A miscommunication last Friday left Boston Celtics second-year swingman James Young at an airport in San Antonio waiting to board a flight back to New England in order to join the D-League's Maine Red Claws for their weekend doubleheader against the visiting Erie BayHawks.
The Celtics even sent out a press release noting Young had been optioned back to the D-League. But when word filtered back to Brad Stevens, the Celtics' coach wondered if it would be better to have Young stay for the end of Boston's five-game trip in case the team needed emergency depth. He was fetched from the airport before boarding his flight.
With Boston already thin on backcourt depth, rookie R.J. Hunter tweaked his hip during Sunday's practice and was unavailable Monday. Looking to add some size to Boston's perimeter defense, Stevens elected to lean on Young, who responded with maybe his best two-way game as a pro.
Consider this: Young, pegged primarily as a behind-the-arc sharpshooter, missed all three 3-pointers he put up, but had a couple of strong drives at the basket -- including a late third-quarter layup -- and used his length to disrupt on the defensive end. He finished with a modest stat line (four points, three rebounds, two assists and a steal), but gave Boston 13 quality second-half minutes.

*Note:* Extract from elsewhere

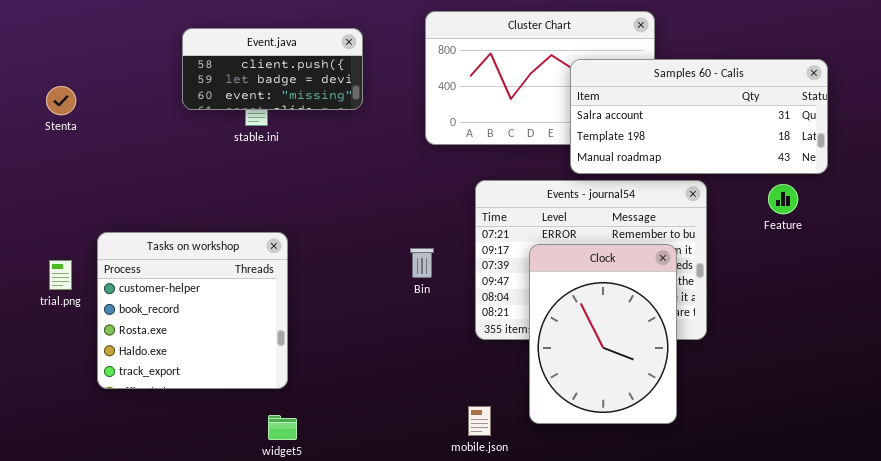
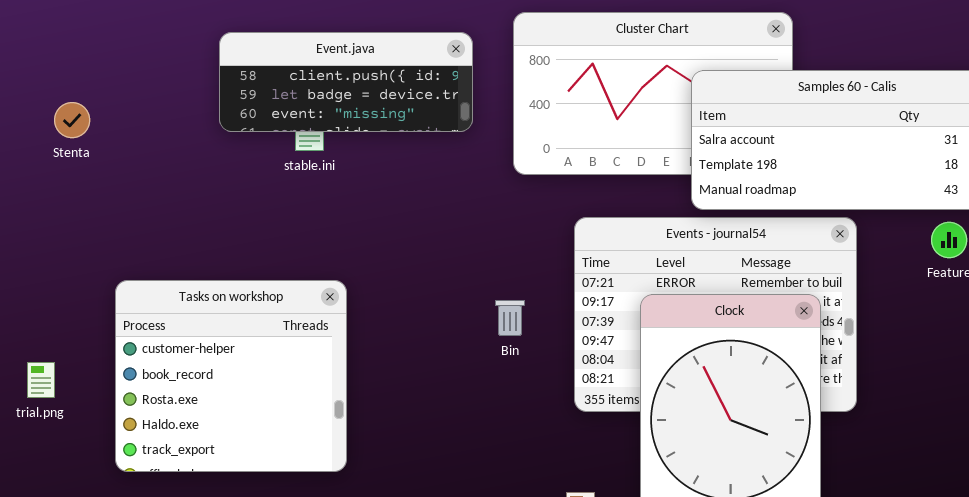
Event.java: [182,28,363,110] -> [219,32,473,132], resized
trial.png: [49,260,72,290] -> [27,362,55,398], moved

"James has had a rough go about it because there have been times when he hasn’t played as well and R.J. and [rookie] Terry [Rozier] actually came in and have done a lot of good things for us on given nights," Stevens said. "It’s been tough. But [Young has] just kinda stayed the course and he’s worked. I’ve kinda sensed that, on this trip, he’s just ready. And I don’t know why I say that. I thought he played well in practice, I thought he shot the heck out of it every time I’ve watched. Then we needed a body. I just felt like with their big guards and the fact that we were [switching on screens on Ryan Anderson], he made the most sense."
Late in the third quarter, after the Pelicans had trimmed their deficit from 22 to 13, Young raced ahead after a New Orleans make and was rewarded by receiving a long feed as the Pelicans scrambled back. Young used a little hesitation move to get into the paint and produced a nice left-handed finish over Dante Cunningham.
Early in the fourth quarter, Young got switched on to big man Anthony Davis after getting snagged on a pick-and-roll, but managed to use his long arms to deflect a pass back to Davis in the paint. Despite getting twisted around, Young managed to get the loose ball and started a break the other way before feeding Evan Turner for a layup.
Stevens singled out both sequences as key plays in preventing the Pelicans from making a sustained second-half run.
For the season, Young had played only nine minutes in four appearances before Monday's game. Rookie Hunter had leapfrogged him on Boston's backcourt depth chart early in the year. Young, the No. 17 pick in the 2014 draft, left some Celtics fans exasperated when he deemed himself unavailable late in a lopsided game last month after sleeping on his shoulder wrong.
Regardless, Stevens offered strong praise for Young's development in recent days. Young got a couple of trash-time cameos on this trip, and Stevens went to him to start the second quarter Monday, then came back with Young for a 10-plus minute stint spanning into the fourth quarter.
Is it time to jump back on the Young hype train? If Hunter is healthy, Young's role seemingly remains limited, but Boston's lack of backcourt depth is still going to give Young opportunities. Young might just as soon be optioned back to Maine for an eighth time this season, but Monday's game was an encouraging sign in his development. It will give Stevens additional confidence to go to him in similar situations.
Stevens has often emphasized that Boston will lean on all 15 of its players at one point or another this season and that everyone must stay ready. Young responded well when his number was called Monday.
Not bad for a guy who might have been practicing with the Red Claws on Monday if Stevens hadn't played it safe and elected to keep him on the trip.